The gallant Gabriel Moraga, with his troop of Spanish Calvary from the Presidio of San Francisco came riding through the Pacheco Pass under orders from the Spanish Governor of California to explore the San Joaquin Valley in 1805. This jaunty leader and his party on reaching the floor of the valley cantered right across the area where the City of Los Banos now stands.
These explorers were astonished to note the great wealth of natural life everywhere. Gazing in every direction these Spaniards saw ducks, geese, cranes, herons, pelicans, curlew, antelope, deer, elk and grizzly bears all living their lives undisturbed. Prior to their visit only the local Indians had ventured into the area.
The next Spanish explorer to leave his name stamped indelibly on the region was Padre Felipe Arroyo de la Cuesta. He was a Franciscan monk who was stationed at Mission San Juan Bautista from 1808 to 1833. On his missionary visits to the Indians he discovered pools of water in the rocks at the summit of the mountains in a little creek bed that flowed down into the San Joaquin Valley. At these baths or pools he camped overnight with his band of friendly Indians from the Mission. Reports of these baths led to the local ranchers naming the creek "El Arroyo de Los Banos del Padre Arroyo." In time that lengthy moniker was reduced to "Los Banos Crick."

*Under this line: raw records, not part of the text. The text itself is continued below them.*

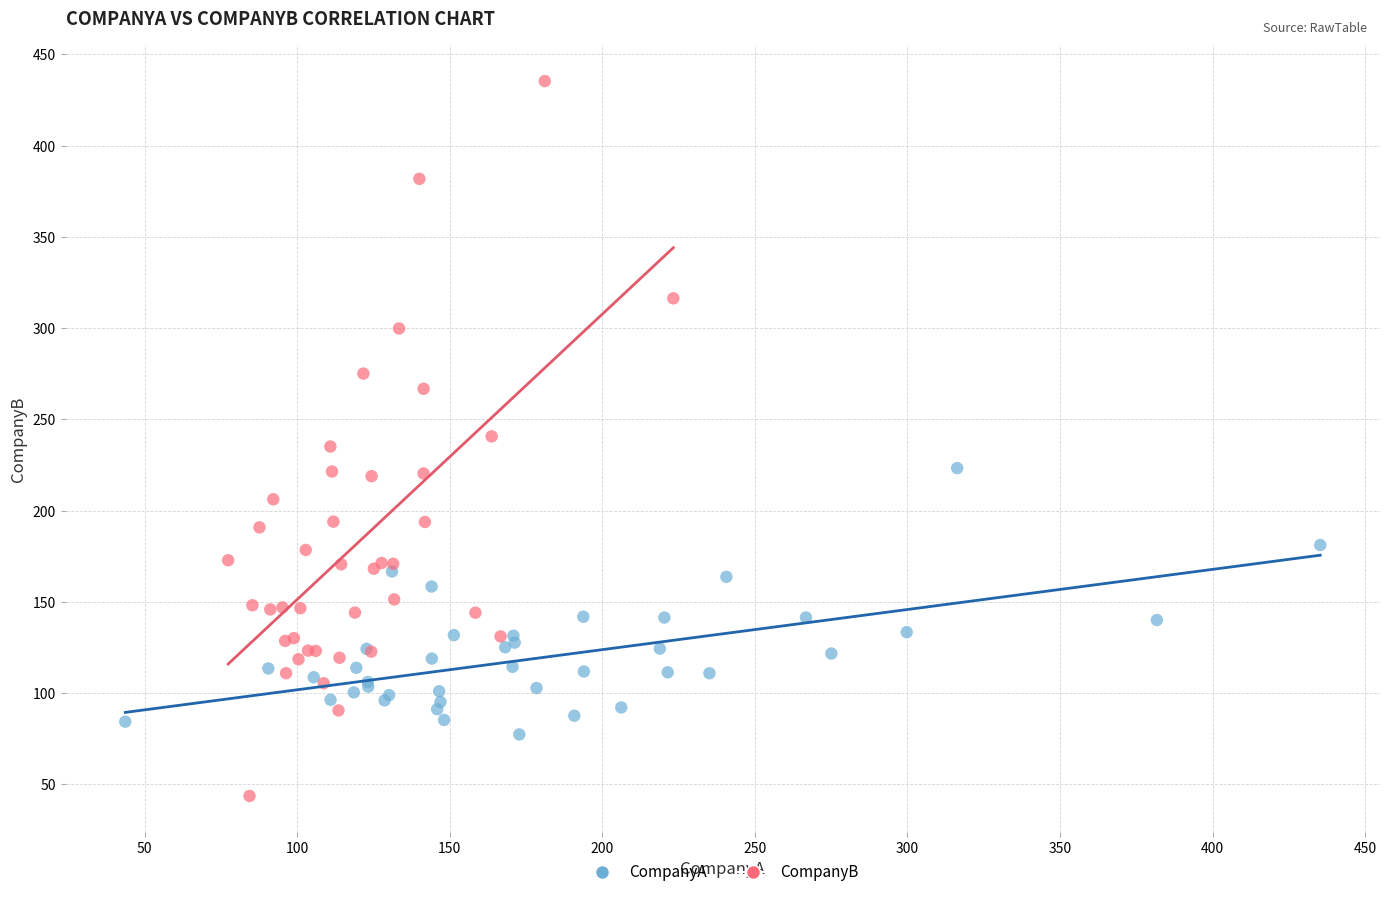

What are all the series names shown in the legend?

CompanyA, CompanyB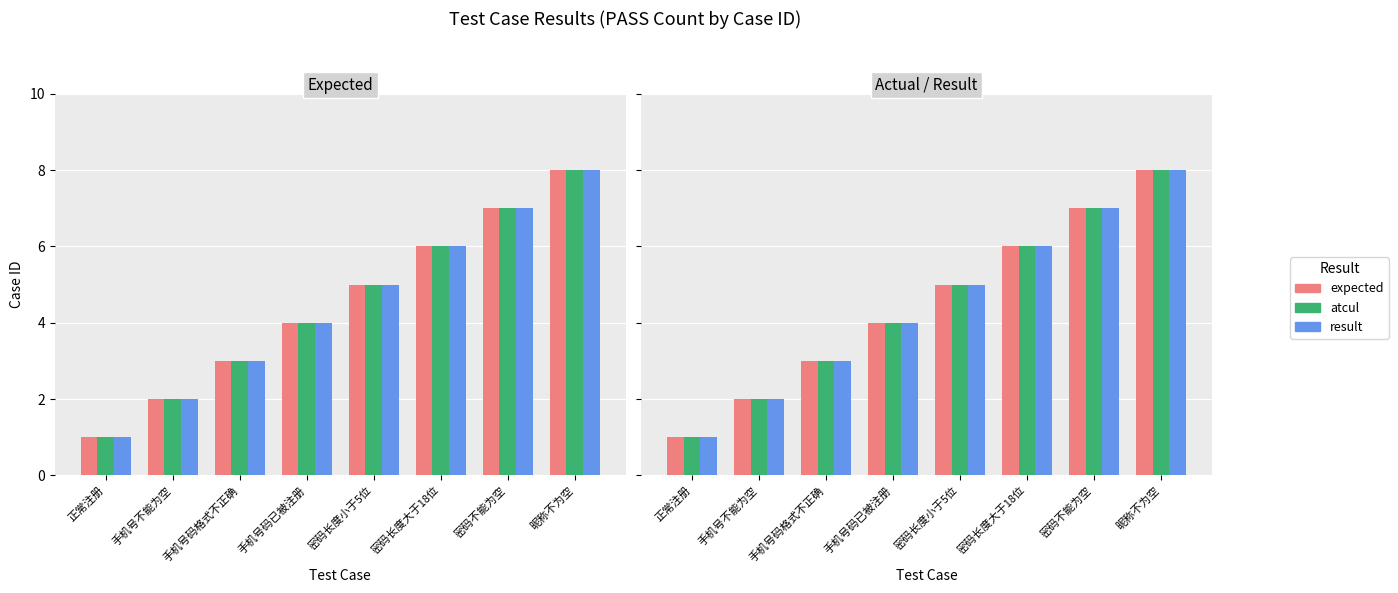

At how many categories does at least one series exceed 5?

3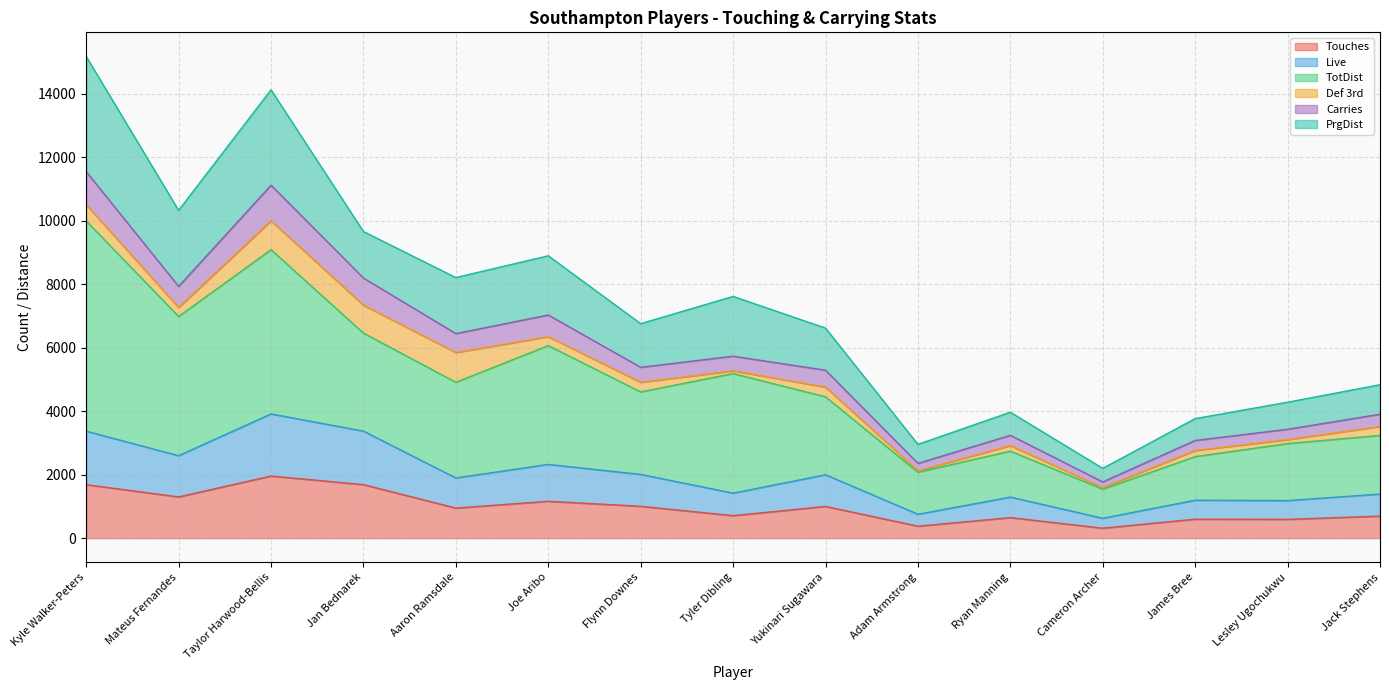

What is the sum of all Touches values?

14672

In 1873 a pioneer to the area named Gus Kreyenhagen ran a trading post near Los Banos Creek. The Post Office Department decided to establish a Post Office at the trading post and named it after the creek, hence the name "Los Banos."
Henry Miller arrived in San Francisco in 1850 with $6.00 in his pocket. After working as a butcher he became aware of the need for a better grade of cattle than that which was available at that time in California.
He came to the San Joaquin Valley and began his land acquisitions and cattle empire. He acquired land on both sides of the San Joaquin River ultimately owning that land for a distance of 120 miles. In 1871 he formed the San Joaquin and Kings River Canal and Irrigation Company. He is credited with being the first to introduce the crops of cotton, rice and alfalfa to the valley.
Miller made a great effort to get the railroad to extend through the West Side and that eventually decided the present day location of Los Banos. Agriculture remains the number one industry in and around Los Banos and this is due mainly to the early success of Henry Miller.